Conflicting Signals

By Jim Ellis

Sept. 27, 2016 — As the presidential candidates debated last evening, other political news is also is bubbling to the surface. In three House races, recent conflicting polling data in two and the respective party operatives seeing things much differently in a third yield contradictory analyses.


As we’ve reported many times before, the NH-1 race this year represents the fourth consecutive campaign between Rep. Frank Guinta (R-Manchester) and former Rep. Carol Shea-Porter (D). Guinta won in 2010 and 2014, Shea-Porter in 2012. This year promises to be close again in the New Hampshire district that has defeated more incumbents during the last 10 years than any other congressional seat.

Guinta became vulnerable virtually from the point of his winning the seat back in 2014. A Federal Election Commission violation proved to be a major setback for him in the off-year, but he rebounded to the point of barely winning his primary on Sept. 13 (a 629-vote margin). Democrats rate NH-1 as one of their best conversion opportunities in the nation.

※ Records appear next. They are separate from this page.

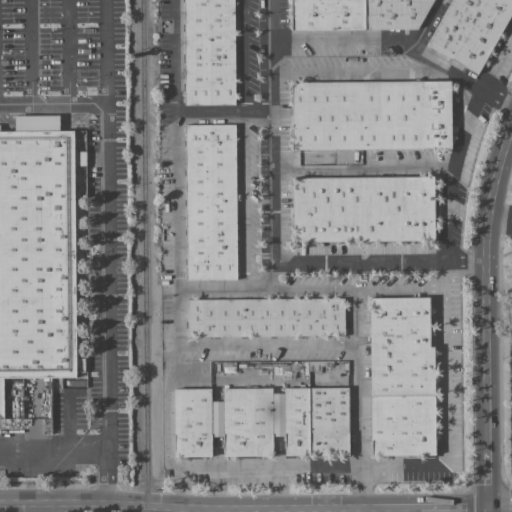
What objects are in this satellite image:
building: (358, 14)
building: (360, 14)
building: (469, 30)
building: (471, 30)
road: (30, 52)
road: (68, 52)
building: (208, 52)
building: (209, 52)
road: (244, 55)
road: (421, 56)
road: (496, 93)
road: (53, 105)
road: (172, 105)
building: (370, 115)
building: (371, 115)
road: (243, 198)
building: (210, 201)
building: (211, 201)
building: (362, 208)
building: (363, 208)
road: (499, 225)
building: (37, 251)
road: (106, 251)
railway: (144, 255)
building: (37, 256)
road: (468, 258)
road: (352, 260)
road: (447, 271)
road: (486, 286)
building: (265, 317)
building: (266, 317)
road: (262, 343)
building: (401, 377)
building: (401, 377)
road: (357, 378)
building: (316, 420)
building: (262, 421)
building: (193, 422)
building: (248, 422)
road: (53, 449)
road: (354, 471)
road: (489, 480)
road: (361, 489)
road: (279, 490)
road: (163, 491)
road: (26, 508)
road: (255, 508)
road: (490, 510)
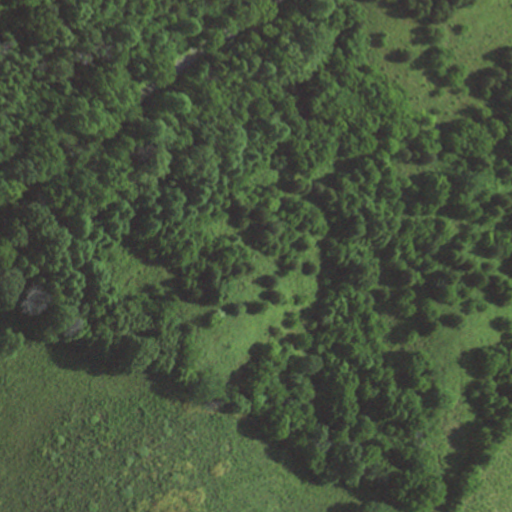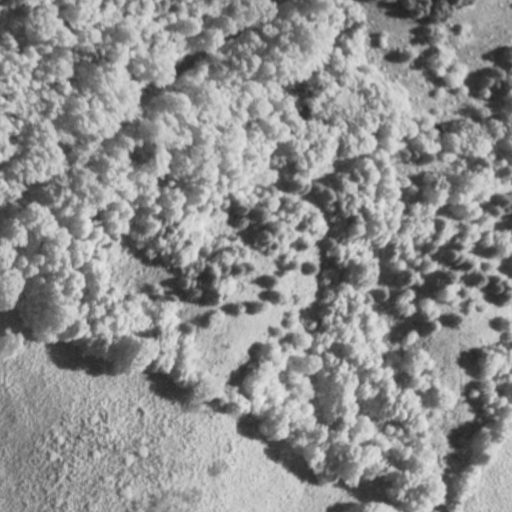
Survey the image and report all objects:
railway: (134, 96)
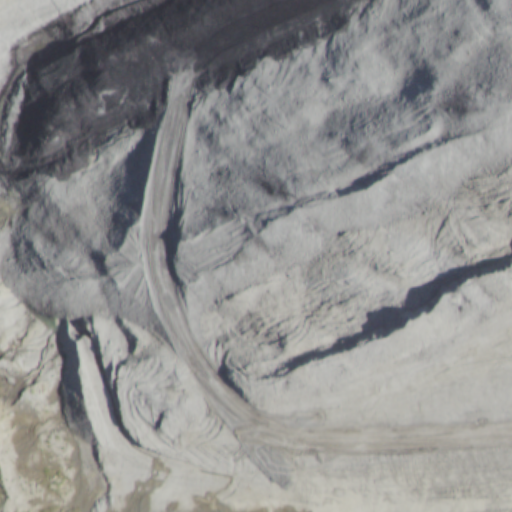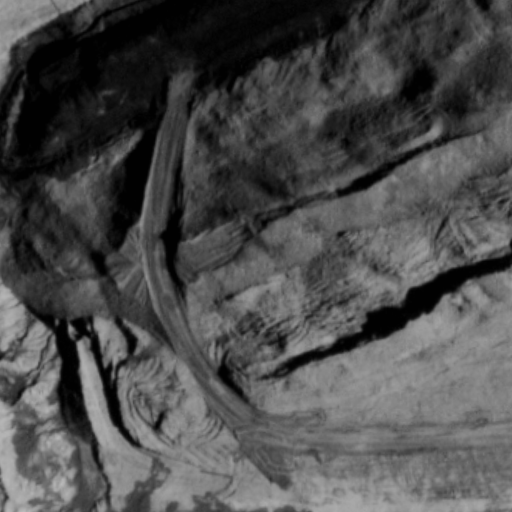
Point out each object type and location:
road: (479, 256)
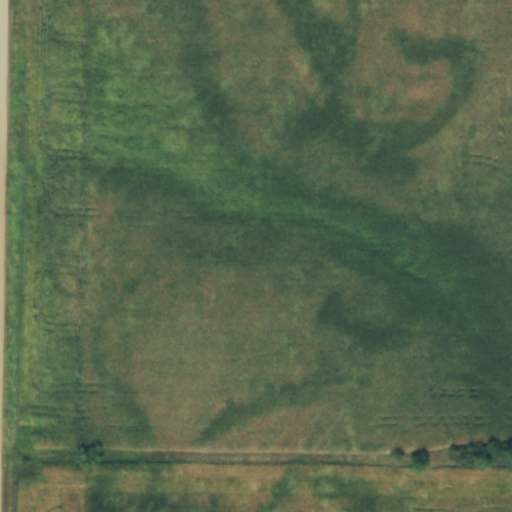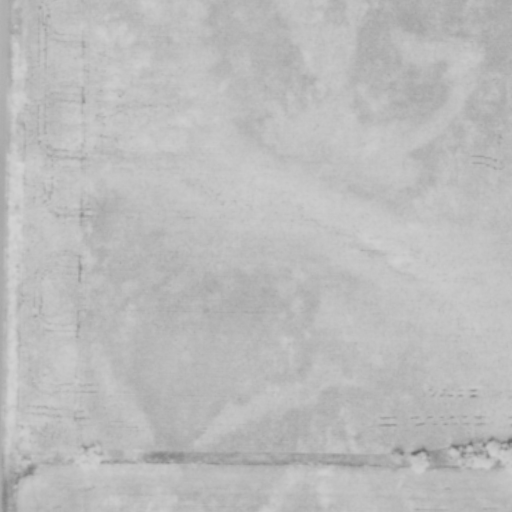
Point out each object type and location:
road: (1, 256)
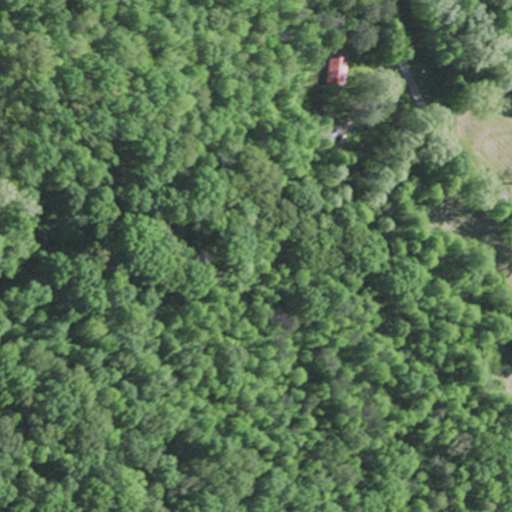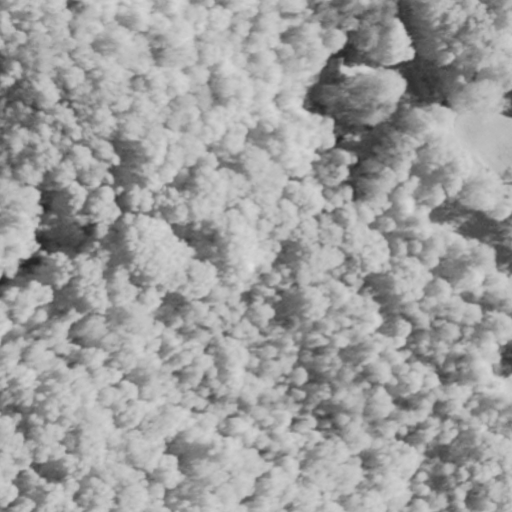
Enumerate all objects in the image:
road: (428, 111)
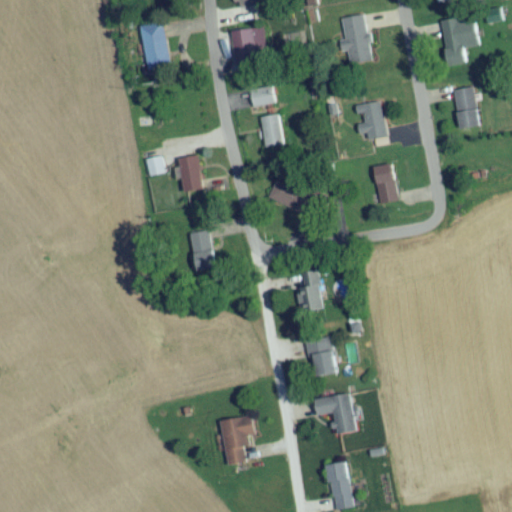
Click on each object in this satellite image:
building: (153, 0)
building: (247, 6)
building: (357, 45)
building: (245, 51)
building: (455, 51)
building: (156, 52)
building: (263, 101)
road: (424, 107)
building: (467, 114)
building: (373, 127)
building: (272, 136)
building: (156, 172)
building: (192, 179)
building: (386, 189)
building: (294, 203)
road: (350, 242)
road: (253, 255)
building: (203, 256)
building: (310, 296)
building: (323, 362)
building: (338, 418)
building: (238, 444)
building: (340, 490)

Now, however, we see a post-primary conflict. In a poll conducted Sept. 14-18 and released last week, North Star Opinion Research for the National Republican Congressional Committee (427 NH-1 registered voters) finds Guinta leading Shea-Porter, 41-38 percent.

The Normington Petts research firm followed with a Democratic poll (Sept. 18-21; 400 registered NH-1 voters) that projects very different trends. According to this data, Shea-Porter has a 50-39 percent lead in a two-way ballot test with Guinta. But, the race features several more candidates, including former Democrat Shawn O’Connor who has the wherewithal to also actively contest the seat. With the three independents added, Shea-Porter’s advantage drops slightly to 44-34-4-4-4 percent.

Obviously, the Republican and Democratic polls are far apart, therefore not providing a consistent picture about where the race currently stands. The likely conclusion portends another very close final tally.


The open New York 19th District (Rep. Chris Gibson-R retiring) is also the site of a contest featuring conflicting polling data. Previously, former state assembly minority leader and 2006 GOP gubernatorial nominee John Faso released a McLaughlin & Associates survey of 400 registered voters that posted the Republican to a 46-41 percent lead over law professor and former Democratic gubernatorial candidate Zephyr Teachout.

The Democratic Congressional Campaign Committee responded by releasing its internal tracking system poll that projects Teachout landing in virtually the opposite position as the Faso survey illustrates. According to the party data (532 registered NY-19 voters), Teachout now holds a 47-42 percent edge. The poll also reports a generic Democratic and Republican ballot test yielding a 44-44 percent tie.

McLaughlin has been one of the least reliable pollsters in the last two election cycles, and the DCCC internal polling has also contained a high degree of inaccurate survey work. Often times, both have over-estimated their own candidates’ standing, which could again be the case here.

As in most of the Republican-held upstate New York congressional districts, we can expect a close finish on Election Day.


Florida Republican Rep. John Mica’s 7th District has become much more competitive under the state’s new redistricting plan. Adding the city of Sanford makes the seat more Democratic, yielding what should be a tighter congressional race come November.

At this point, however, it appears that only one party structure is preparing for a major battle. The Democratic Congressional Campaign Committee has reserved $3 million worth of television time to bolster their candidate, local college professor Stephanie Murphy. The liberal House Majority PAC is also in for an $800,000 buy. The Republican Party structure has reserved nothing. While Rep. Mica has close to a 7:1 advantage over Murphy in cash-on-hand, the resource imbalance at this point appears to favor the challenger.

Expect the Republicans to counter hard here, since the new 7th is only a 50-50 district in terms of partisan vote analysis. Rep. Mica has proven his strength in other elections, but he again faces a significant test in a different central Florida district.